Multi-soil-layering systems with thinner and narrower SMB showed a higher removal efficiency for SS, BOD₅, COD and T-P treatment at HLR from 1,000 to 2,000 L m⁻² day⁻¹ because of the better contact efficiency between wastewater and SMB caused by the expansion of the top and side surface areas of the SMB. The effect of structural difference on the performance of MSL systems was more obvious at a HLR of 2,000 L m⁻² day⁻¹, especially for COD and T-P, which require more efficient contact with SMB for adsorption and decomposition. When HLR was increased to 3,000 L m⁻² day⁻¹, the difference among the systems became smaller probably because of preferential water flow into PL as well as ORP change caused by SS accumulation within the systems. This type of secondary effect of structural difference influenced T-N removal more than the expansion of SMB surface area did, although detailed discussion could not be conducted based on the present study.
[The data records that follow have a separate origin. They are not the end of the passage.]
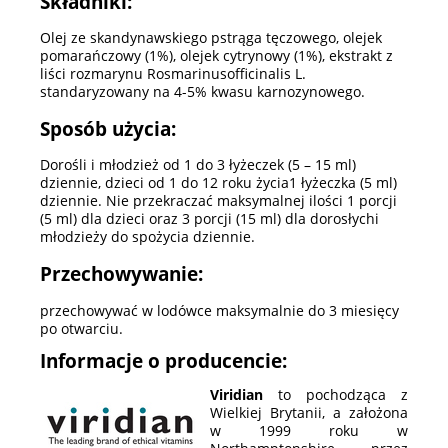
Składniki:
Olej ze skandynawskiego pstrąga tęczowego, olejek
pomarańczowy (1%), olejek cytrynowy (1%), ekstrakt z
liści rozmarynu Rosmarinusofficinalis L.
standaryzowany na 4-5% kwasu karnozynowego.
Sposób użycia:
Dorośli i młodzież od 1 do 3 łyżeczek (5 – 15 ml)
dziennie, dzieci od 1 do 12 roku życia1 łyżeczka (5 ml)
dziennie. Nie przekraczać maksymalnej ilości 1 porcji
(5 ml) dla dzieci oraz 3 porcji (15 ml) dla dorosłychi
młodzieży do spożycia dziennie.
Przechowywanie:
przechowywać w lodówce maksymalnie do 3 miesięcy
po otwarciu.
Informacje o producencie:
Viridian
to pochodząca z
Wielkiej Brytanii, a założona
w 1999 roku w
When designing MSL systems for wastewater treatment, we need to evaluate both the first and secondary effects of structural differences based on the different treatment targets and conditions, especially at high HLR and pollutant concentrations.

ACKNOWLEDGMENT

The authors would like to express their deep gratitude to the Ministry of Education, Science, Sport and Culture of Japan for financial assistance for this study.